Method), metalorganic molecular beam epitaxy method (MOMBE
Method), an atomic layer growth method (ALE method) and the like. In addition to the cleavage method, a dry etching method, a chemical etching method, or the like may be used as a method for forming the end face of the resonator.

In the above embodiment, the AlGaAs semiconductor laser device is shown.
It can also be applied to an nGaAlP-based semiconductor laser device. Also, for the sake of simplicity, the semiconductor laser device having a double hetero structure is shown.
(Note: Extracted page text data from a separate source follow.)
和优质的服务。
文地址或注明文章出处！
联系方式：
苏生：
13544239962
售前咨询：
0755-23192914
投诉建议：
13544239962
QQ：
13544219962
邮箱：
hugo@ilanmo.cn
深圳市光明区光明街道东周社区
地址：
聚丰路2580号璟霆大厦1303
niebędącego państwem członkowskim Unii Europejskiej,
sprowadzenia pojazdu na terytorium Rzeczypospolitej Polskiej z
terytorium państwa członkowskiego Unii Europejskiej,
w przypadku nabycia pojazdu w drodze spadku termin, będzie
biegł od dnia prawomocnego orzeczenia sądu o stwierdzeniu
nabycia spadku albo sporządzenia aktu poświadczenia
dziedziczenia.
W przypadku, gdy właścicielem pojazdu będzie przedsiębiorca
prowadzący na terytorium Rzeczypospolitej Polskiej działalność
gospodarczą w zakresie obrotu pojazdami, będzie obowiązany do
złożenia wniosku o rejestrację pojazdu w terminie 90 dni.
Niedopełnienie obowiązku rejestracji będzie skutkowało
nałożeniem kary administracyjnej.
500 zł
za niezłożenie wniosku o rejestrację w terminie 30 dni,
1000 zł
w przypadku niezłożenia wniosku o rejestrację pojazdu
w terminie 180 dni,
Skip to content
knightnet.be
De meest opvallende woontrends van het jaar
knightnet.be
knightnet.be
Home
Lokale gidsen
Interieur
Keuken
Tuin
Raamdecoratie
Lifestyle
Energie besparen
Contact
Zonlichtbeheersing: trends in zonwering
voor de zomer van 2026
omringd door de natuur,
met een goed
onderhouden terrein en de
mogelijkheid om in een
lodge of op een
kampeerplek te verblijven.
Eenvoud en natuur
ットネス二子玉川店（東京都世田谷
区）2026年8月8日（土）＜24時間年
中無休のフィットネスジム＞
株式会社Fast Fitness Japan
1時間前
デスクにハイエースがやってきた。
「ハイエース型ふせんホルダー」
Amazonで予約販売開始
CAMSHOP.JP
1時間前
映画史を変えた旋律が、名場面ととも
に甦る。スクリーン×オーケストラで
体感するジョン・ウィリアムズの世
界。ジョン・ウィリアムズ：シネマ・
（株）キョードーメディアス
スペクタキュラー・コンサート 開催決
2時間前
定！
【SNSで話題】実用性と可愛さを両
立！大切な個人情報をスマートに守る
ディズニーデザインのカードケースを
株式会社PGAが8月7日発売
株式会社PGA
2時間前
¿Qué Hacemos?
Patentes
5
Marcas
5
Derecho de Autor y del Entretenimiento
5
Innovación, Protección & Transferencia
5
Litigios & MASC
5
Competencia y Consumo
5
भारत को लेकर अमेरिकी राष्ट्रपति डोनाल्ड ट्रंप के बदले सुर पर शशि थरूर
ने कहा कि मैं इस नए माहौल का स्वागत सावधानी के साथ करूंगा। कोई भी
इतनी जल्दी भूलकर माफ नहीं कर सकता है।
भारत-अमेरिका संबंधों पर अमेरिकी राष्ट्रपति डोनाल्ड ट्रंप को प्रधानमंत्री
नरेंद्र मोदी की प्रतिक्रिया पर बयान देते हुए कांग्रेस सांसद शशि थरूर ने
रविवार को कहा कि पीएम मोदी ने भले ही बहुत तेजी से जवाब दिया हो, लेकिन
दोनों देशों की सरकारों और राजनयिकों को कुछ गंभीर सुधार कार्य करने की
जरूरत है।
However, an L having a guide layer provided on one side of the active layer is used.
OC (Large Optical Cavity) type, SCH (Separated Confinement Heterostructur) with guide layers on both sides
It can be applied to other structures such as the e) type, and further, GRIN (Graded Index) -SCH type in which the refractive index of the guide layer is gradually changed.

[0029]

As described above, in the semiconductor laser device of the present invention, the barrier of the conduction band or the valence band is increased by doping the window layer with impurities to increase the carrier concentration of the window layer, Carrier leakage from the active layer to the window layer can be suppressed. Therefore, it is possible to prevent light absorption of the active layer near the end face of the resonator from which light is emitted and suppress deterioration of the end face, improve the maximum optical output of the high-power laser, and improve reliability. it can.

[Brief description of drawings]

FIG. 1 is a longitudinal sectional view of a main part of a semiconductor laser device according to an embodiment of the present invention.

FIG. 2 is an energy band structure diagram before a p-type window layer and an active layer of a semiconductor laser device of an example of the present invention are joined.

FIG. 3 is an energy band structure diagram after the p-type window layer and the active layer of the semiconductor laser device of the example of the present invention are joined.

FIG. 4 is a diagram showing the relationship between the maximum optical output of the semiconductor laser device and the carrier concentration of the window layer.

FIG. 5 is a longitudinal sectional view of a main part of a conventional semiconductor laser device.

FIG. 6 is an energy band structure diagram before a p-type window layer and an active layer of a conventional semiconductor laser device are stacked.

FIG. 7 is an energy band structure diagram after a p-type window layer and an active layer of a conventional semiconductor laser device are stacked.

[Explanation of symbols]

 12 Active layer 15 Resonator end face 16 Window layer

Claims (2)

[Claims] 1. A resonator having an active layer sandwiched between a pair of clad layers and an end face from which amplified light is emitted in the active layer of the resonator, the forbidden band width being larger than that of the active layer. A semiconductor laser device having a window layer made of a large semiconductor having a high carrier concentration by doping impurities. 2. The carrier concentration of the window layer is 1 × 10 ¹⁷ cm ^-3
The semiconductor laser device according to claim 1, which is as described above.